Since I didn’t see any mention of it, I guess there is no better way of grabbing three consecutive inputs than with repeated let expressions?

  let x = askf "X" in
  let y = askf "Y" in
  let z = askf "Z" in

I wasn’t aware of the ~ syntax, I usually use the triple-backtick ‘fenced code block’ to format code with syntax highlighting: Extended Syntax | Markdown Guide

… I guess there is no better way of grabbing three consecutive inputs than with repeated let expressions?

There is Scanf, which works similarly to C’s scanf function and allows formatted data entry from the input. E.g.:

(* test.ml *)

type point = { x : float; y : float; z : float }

let ask_point name =
  Printf.printf "Input point %s x,y,z: %!" name;
  Scanf.scanf "%f,%f,%f" begin fun x y z -> { x; y; z } end

let () =
  let { x; y; z } = ask_point "origin" in
  Printf.printf "x=%f,y=%f,z=%f\n%!" x y z

You can run it like so:

$ ocaml test.ml
Input point origin x,y,z: 1,2,3
x=1.000000,y=2.000000,z=3.000000
3 Likes

Oh, that’s nice!
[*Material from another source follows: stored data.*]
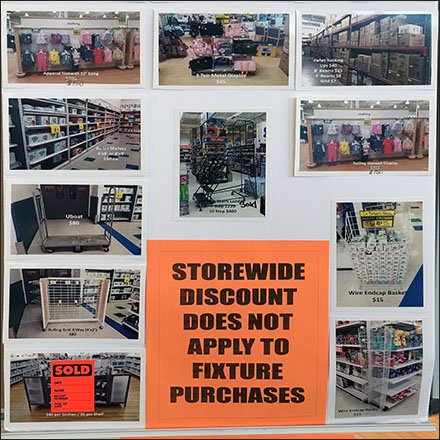
This screenshot has width=440, height=440. Identify the location of frame. click(294, 164).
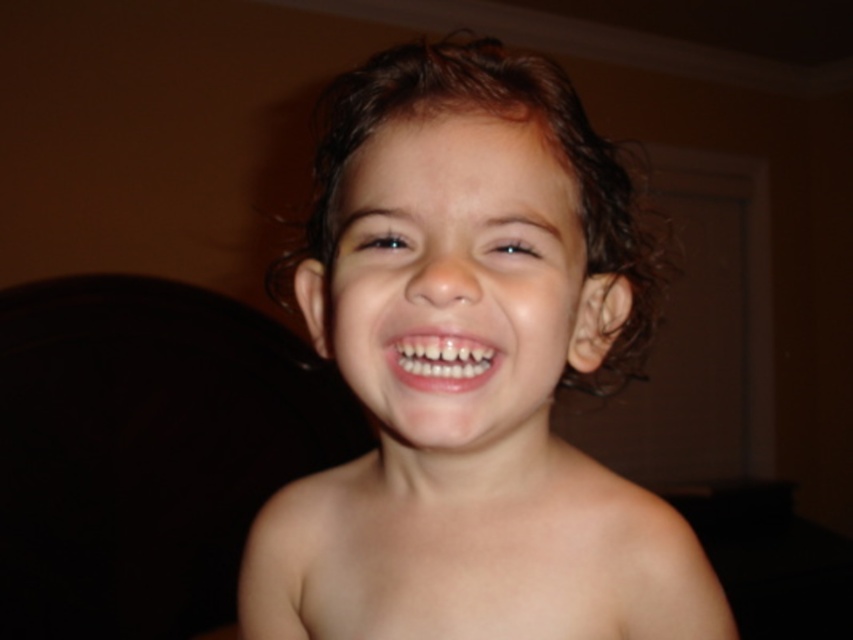
From the picture: Measure the distance between smooth skin child at center and camera.

smooth skin child at center and camera are 11.57 inches apart from each other.

Is smooth skin child at center behind skin at center?

No, it is not.

Which is behind, point (473, 433) or point (408, 467)?

Point (408, 467)

Locate an element on the screen. The image size is (853, 640). smooth skin child at center is located at coordinates (480, 385).

In the scene shown: Between skin at center and white glossy teeth at center, which one is positioned lower?

skin at center

Which is more to the left, skin at center or white glossy teeth at center?

skin at center is more to the left.

Image resolution: width=853 pixels, height=640 pixels. In order to click on skin at center in this screenshot , I will do (474, 548).

Locate an element on the screen. This screenshot has height=640, width=853. skin at center is located at coordinates (474, 548).

Is point (543, 193) less distant than point (473, 369)?

No, it is not.

Which is above, smooth skin child at center or white glossy teeth at center?

smooth skin child at center

Which is in front, point (416, 60) or point (465, 337)?

Point (465, 337)

Identify the location of smooth skin child at center. The height and width of the screenshot is (640, 853). (480, 385).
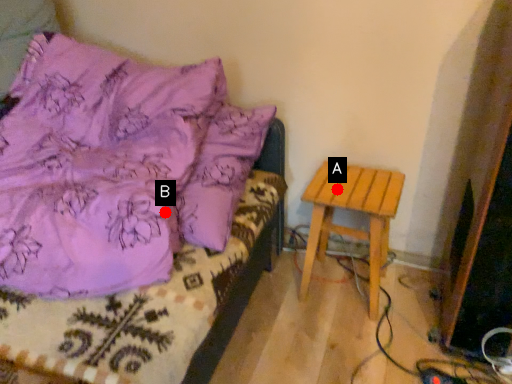
Question: Two points are circled on the image, labeled by A and B beside each circle. Which point is further to the camera?

Choices:
 (A) A is further
 (B) B is further

Answer: (A)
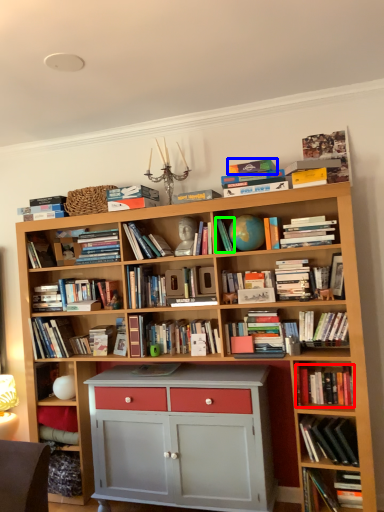
Question: Which object is positioned farthest from book (highlighted by a red box)? Select from paperback book (highlighted by a blue box) and book (highlighted by a green box).

Choices:
 (A) paperback book
 (B) book

Answer: (A)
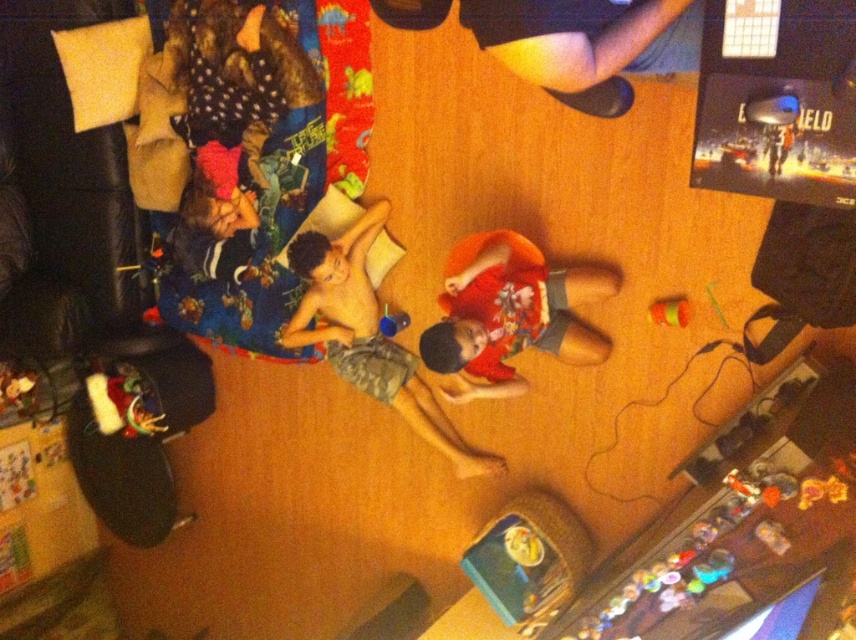
Question: Is black leather shoes at upper right above orange cotton shirt at center?

Choices:
 (A) yes
 (B) no

Answer: (A)

Question: Which object is closer to the camera taking this photo?

Choices:
 (A) black leather shoes at upper right
 (B) camouflage shorts at center

Answer: (A)

Question: Is black leather shoes at upper right smaller than camouflage shorts at center?

Choices:
 (A) no
 (B) yes

Answer: (B)

Question: Estimate the real-world distances between objects in this image. Which object is farther from the black leather shoes at upper right?

Choices:
 (A) camouflage shorts at center
 (B) orange cotton shirt at center

Answer: (A)

Question: Does black leather shoes at upper right come in front of camouflage shorts at center?

Choices:
 (A) no
 (B) yes

Answer: (B)

Question: Among these points, which one is farthest from the camera?

Choices:
 (A) (432, 436)
 (B) (462, 284)
 (C) (687, 64)

Answer: (A)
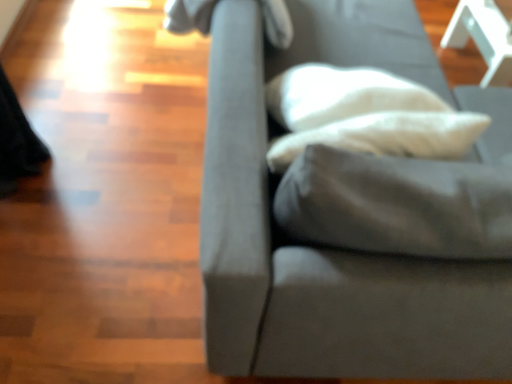
At what (x,y) coordinates should I click in order to perform the action: click on matte gray couch at right. Please return your answer as a coordinate pair (x, y). The image size is (512, 384). Looking at the image, I should click on (323, 249).

What do you see at coordinates (323, 249) in the screenshot? I see `matte gray couch at right` at bounding box center [323, 249].

Image resolution: width=512 pixels, height=384 pixels. I want to click on matte gray couch at right, so click(323, 249).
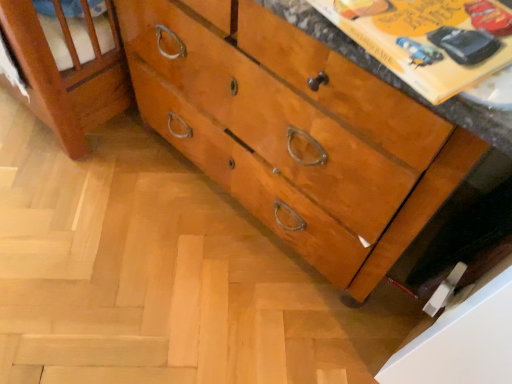
This screenshot has width=512, height=384. What do you see at coordinates (429, 39) in the screenshot? I see `yellow paper at upper right` at bounding box center [429, 39].

What is the approximate width of yellow paper at upper right?

yellow paper at upper right is 8.96 inches wide.

This screenshot has width=512, height=384. In order to click on yellow paper at upper right in this screenshot , I will do `click(429, 39)`.

You are a GUI agent. You are given a task and a screenshot of the screen. Output one action in this format:
    pyautogui.click(x=<x>, y=<y>)
    Task: Click on the shiny wood chest of drawers at center
    
    Given the screenshot: What is the action you would take?
    pyautogui.click(x=319, y=153)

The height and width of the screenshot is (384, 512). What do you see at coordinates (319, 153) in the screenshot?
I see `shiny wood chest of drawers at center` at bounding box center [319, 153].

Measure the distance between point (355, 76) and camera.

Point (355, 76) is 22.87 inches from camera.

Locate an element on the screen. yellow paper at upper right is located at coordinates (429, 39).

Can you confirm if shiny wood chest of drawers at center is positioned to the right of yellow paper at upper right?

No, shiny wood chest of drawers at center is not to the right of yellow paper at upper right.

Which is in front, shiny wood chest of drawers at center or yellow paper at upper right?

Positioned in front is yellow paper at upper right.

Consider the image. Which point is more distant from viewer, (231, 185) or (399, 25)?

Positioned behind is point (231, 185).

From the image's perspective, is shiny wood chest of drawers at center located above or below yellow paper at upper right?

Based on their image positions, shiny wood chest of drawers at center is located above yellow paper at upper right.

From a real-world perspective, is shiny wood chest of drawers at center physically above yellow paper at upper right?

Actually, shiny wood chest of drawers at center is physically below yellow paper at upper right in the real world.

Considering the sizes of objects shiny wood chest of drawers at center and yellow paper at upper right in the image provided, who is thinner, shiny wood chest of drawers at center or yellow paper at upper right?

yellow paper at upper right is thinner.

Can you confirm if shiny wood chest of drawers at center is taller than yellow paper at upper right?

Indeed, shiny wood chest of drawers at center has a greater height compared to yellow paper at upper right.

Considering the relative sizes of shiny wood chest of drawers at center and yellow paper at upper right in the image provided, is shiny wood chest of drawers at center smaller than yellow paper at upper right?

No.

Is shiny wood chest of drawers at center situated inside yellow paper at upper right or outside?

The correct answer is: outside.

Is there a large distance between shiny wood chest of drawers at center and yellow paper at upper right?

No.

Could you tell me if shiny wood chest of drawers at center is turned towards yellow paper at upper right?

No, shiny wood chest of drawers at center is not aimed at yellow paper at upper right.

How different are the orientations of shiny wood chest of drawers at center and yellow paper at upper right in degrees?

There is a 11.1-degree angle between the facing directions of shiny wood chest of drawers at center and yellow paper at upper right.

This screenshot has height=384, width=512. In order to click on paperback book that is in front of the shiny wood chest of drawers at center in this screenshot , I will do `click(429, 39)`.

Considering the positions of objects yellow paper at upper right and shiny wood chest of drawers at center in the image provided, who is more to the right, yellow paper at upper right or shiny wood chest of drawers at center?

Positioned to the right is yellow paper at upper right.

Considering the positions of objects yellow paper at upper right and shiny wood chest of drawers at center in the image provided, who is behind, yellow paper at upper right or shiny wood chest of drawers at center?

Positioned behind is shiny wood chest of drawers at center.

Does point (460, 68) come farther from viewer compared to point (353, 223)?

No, (460, 68) is closer to viewer.

From the image's perspective, who appears lower, yellow paper at upper right or shiny wood chest of drawers at center?

yellow paper at upper right is shown below in the image.

From a real-world perspective, is yellow paper at upper right on top of shiny wood chest of drawers at center?

Yes, from a real-world perspective, yellow paper at upper right is over shiny wood chest of drawers at center

In terms of width, does yellow paper at upper right look wider or thinner when compared to shiny wood chest of drawers at center?

Clearly, yellow paper at upper right has less width compared to shiny wood chest of drawers at center.

Which of these two, yellow paper at upper right or shiny wood chest of drawers at center, stands shorter?

With less height is yellow paper at upper right.

Considering the relative sizes of yellow paper at upper right and shiny wood chest of drawers at center in the image provided, is yellow paper at upper right bigger than shiny wood chest of drawers at center?

Incorrect, yellow paper at upper right is not larger than shiny wood chest of drawers at center.

Is yellow paper at upper right positioned beyond the bounds of shiny wood chest of drawers at center?

Absolutely, yellow paper at upper right is external to shiny wood chest of drawers at center.

Is the surface of yellow paper at upper right in direct contact with shiny wood chest of drawers at center?

No, yellow paper at upper right is not touching shiny wood chest of drawers at center.

Is yellow paper at upper right positioned with its back to shiny wood chest of drawers at center?

No, shiny wood chest of drawers at center is not at the back of yellow paper at upper right.

How much distance is there between yellow paper at upper right and shiny wood chest of drawers at center?

They are 15.09 inches apart.

The image size is (512, 384). I want to click on the chest of drawers located underneath the yellow paper at upper right (from a real-world perspective), so click(x=319, y=153).

Where is `paperback book that is in front of the shiny wood chest of drawers at center`? Image resolution: width=512 pixels, height=384 pixels. paperback book that is in front of the shiny wood chest of drawers at center is located at coordinates (429, 39).

I want to click on the chest of drawers that appears behind the yellow paper at upper right, so click(319, 153).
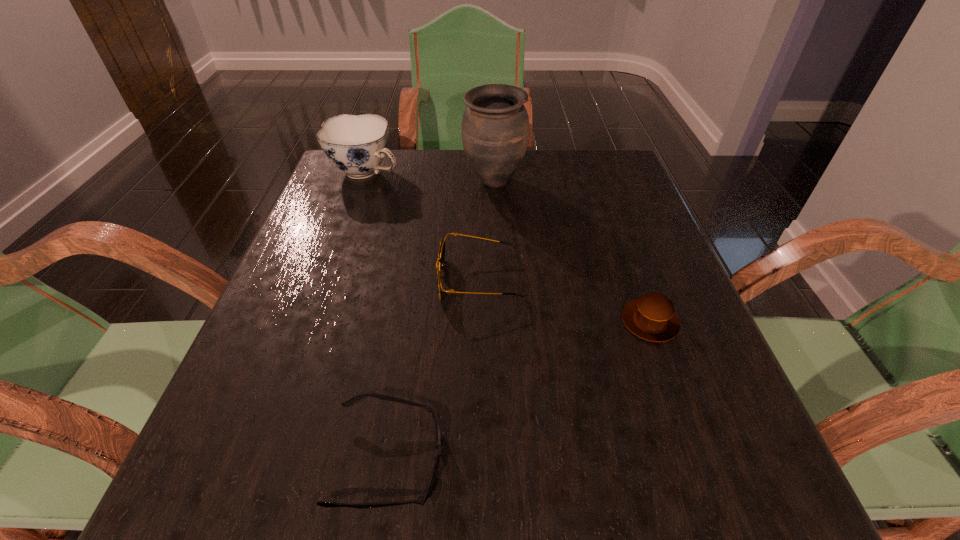
At what (x,y) coordinates should I click in order to perform the action: click on free location that satisfies the following two spatial constraints: 1. on the front side of the tallest object; 2. on the front-facing side of the taller sunglasses. Please return your answer as a coordinate pair (x, y). Looking at the image, I should click on click(x=498, y=280).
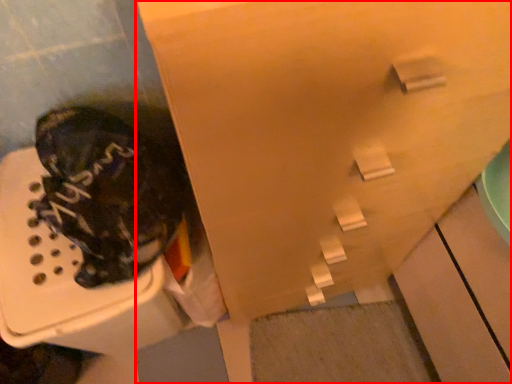
Question: From the image's perspective, considering the relative positions of cabinetry (annotated by the red box) and footwear in the image provided, where is cabinetry (annotated by the red box) located with respect to the staircase?

Choices:
 (A) above
 (B) below

Answer: (A)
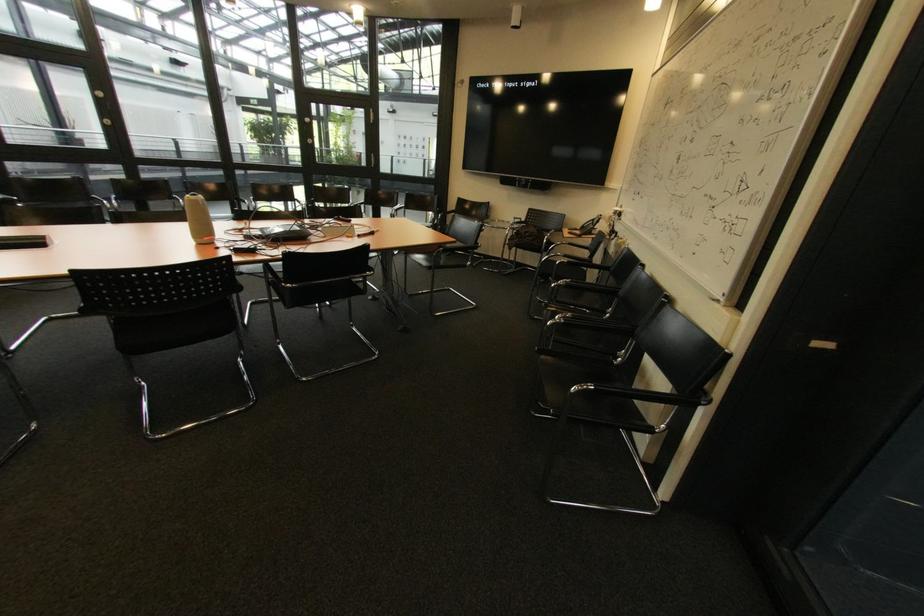
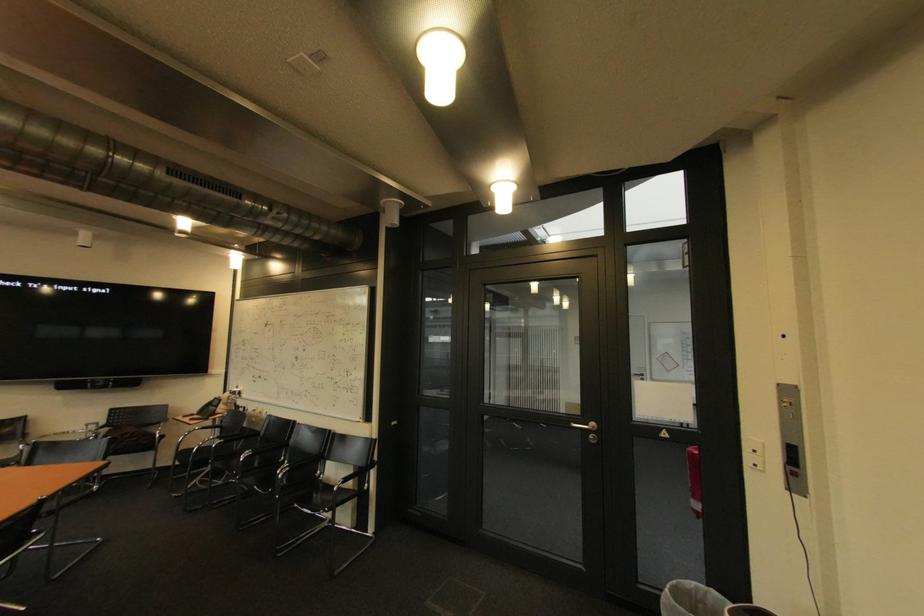
Find the pixel in the second image that matches (x=581, y=390) in the first image.

(343, 488)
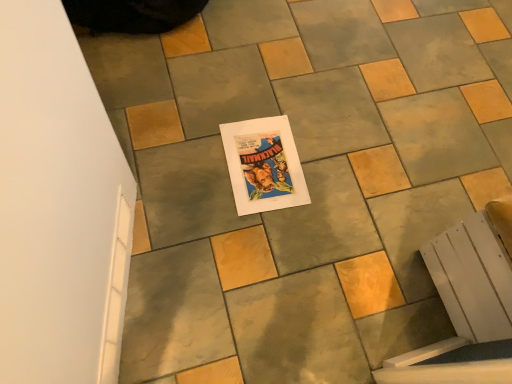
Describe the element at coordinates (264, 165) in the screenshot. This screenshot has height=384, width=512. I see `vibrant paper comic book at center` at that location.

In order to face vibrant paper comic book at center, should I rotate leftwards or rightwards?

Turn right by 1.060 degrees to look at vibrant paper comic book at center.

Locate an element on the screen. The height and width of the screenshot is (384, 512). vibrant paper comic book at center is located at coordinates (264, 165).

Identify the location of vibrant paper comic book at center. The image size is (512, 384). (264, 165).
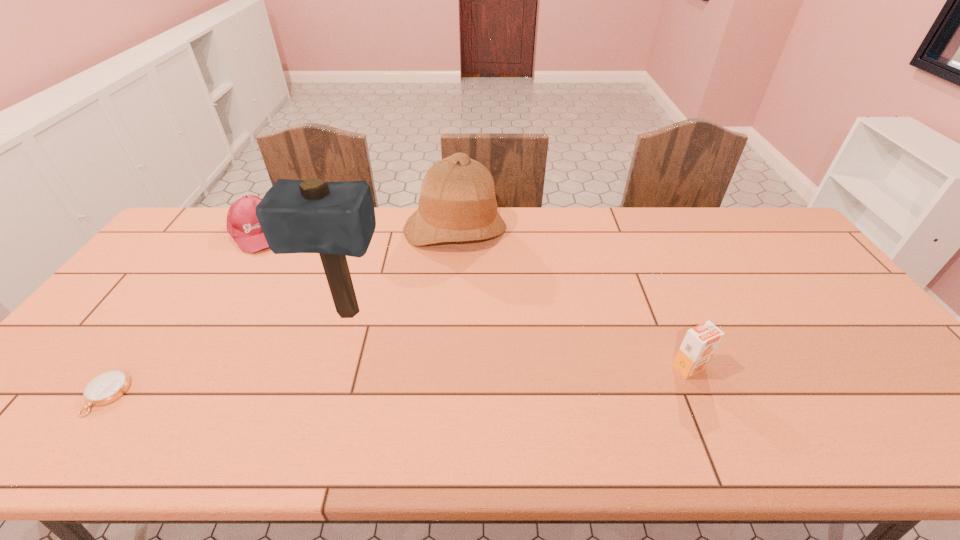
This screenshot has width=960, height=540. I want to click on vacant space on the desktop that is between the compass and the orange juice and is positioned on the front-facing side of the hat, so click(x=463, y=379).

At what (x,y) coordinates should I click in order to perform the action: click on free space on the desktop that is between the shortest object and the third shortest object and is positioned on the striking surface of the third nearest object. Please return your answer as a coordinate pair (x, y). Looking at the image, I should click on (320, 385).

At what (x,y) coordinates should I click in order to perform the action: click on vacant space on the desktop that is between the compass and the third shortest object and is positioned at the front of the baseball cap with the brim. Please return your answer as a coordinate pair (x, y). Looking at the image, I should click on (325, 384).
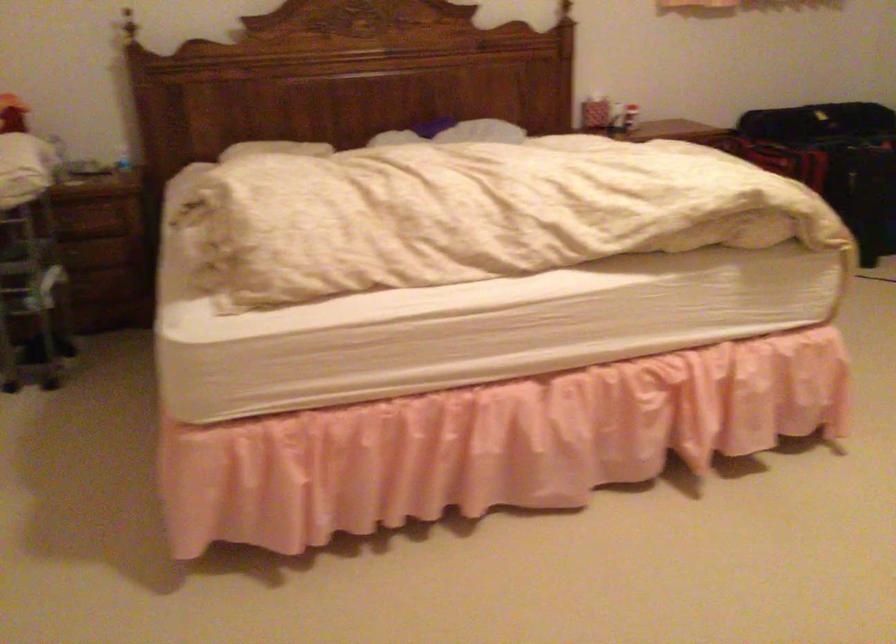
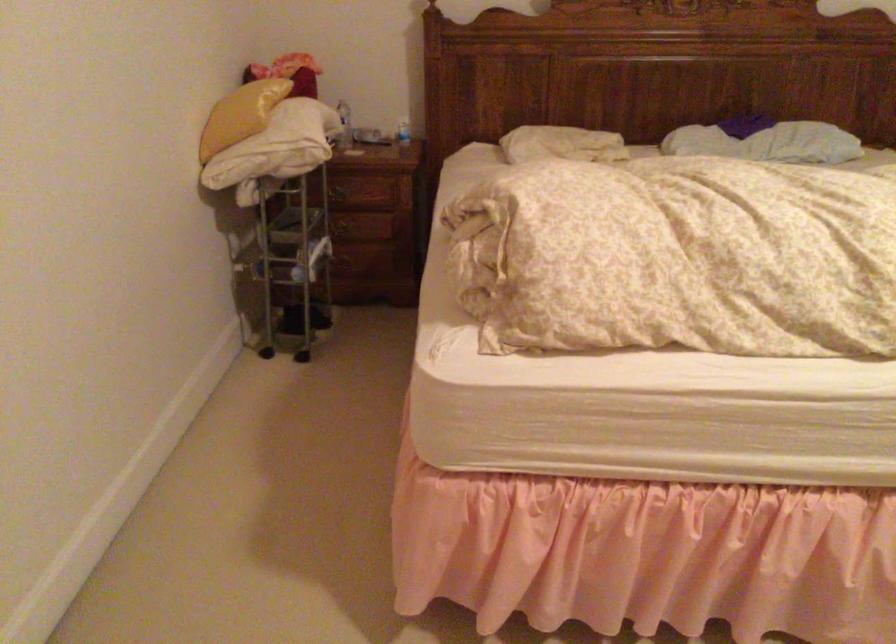
The point at (x=69, y=248) is marked in the first image. Where is the corresponding point in the second image?

(342, 230)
I thought scanf would require a ref, like in C, or – I think I saw something about a function argument but I didn’t get it. Now I see how it works. Cool!

3 Likes

This is such a lovely thread. What a great way to learn!

3 Likes

What about List.map with destructing? let [x, y, z] = List.map (fun → scanf …) [“Enter x”, “Enter y”, “Enter z”]?

Destructuring a list directly is not recommended as it doesn’t handle lists of other lengths. The compiler warns about that and dune turns warnings into errors.

Weird. Feels like a perfectly reasonable case to me. :blush:

You can think of this code snippet as being equivalent to a match statement that raises:

let [x, y, z] = List.map (fun → scanf …) [“Enter x”, “Enter y”, “Enter z”] in
BODY

is equivalent to

match List.map (fun → scanf …) [“Enter x”, “Enter y”, “Enter z”] with
| [x; y; z] -> BODY
| _ -> raise (Match_failure (...))

But the latter is explicit about what happens in the error case; in the former, it is not obvious that the let-binding itsel fcan raise an exception.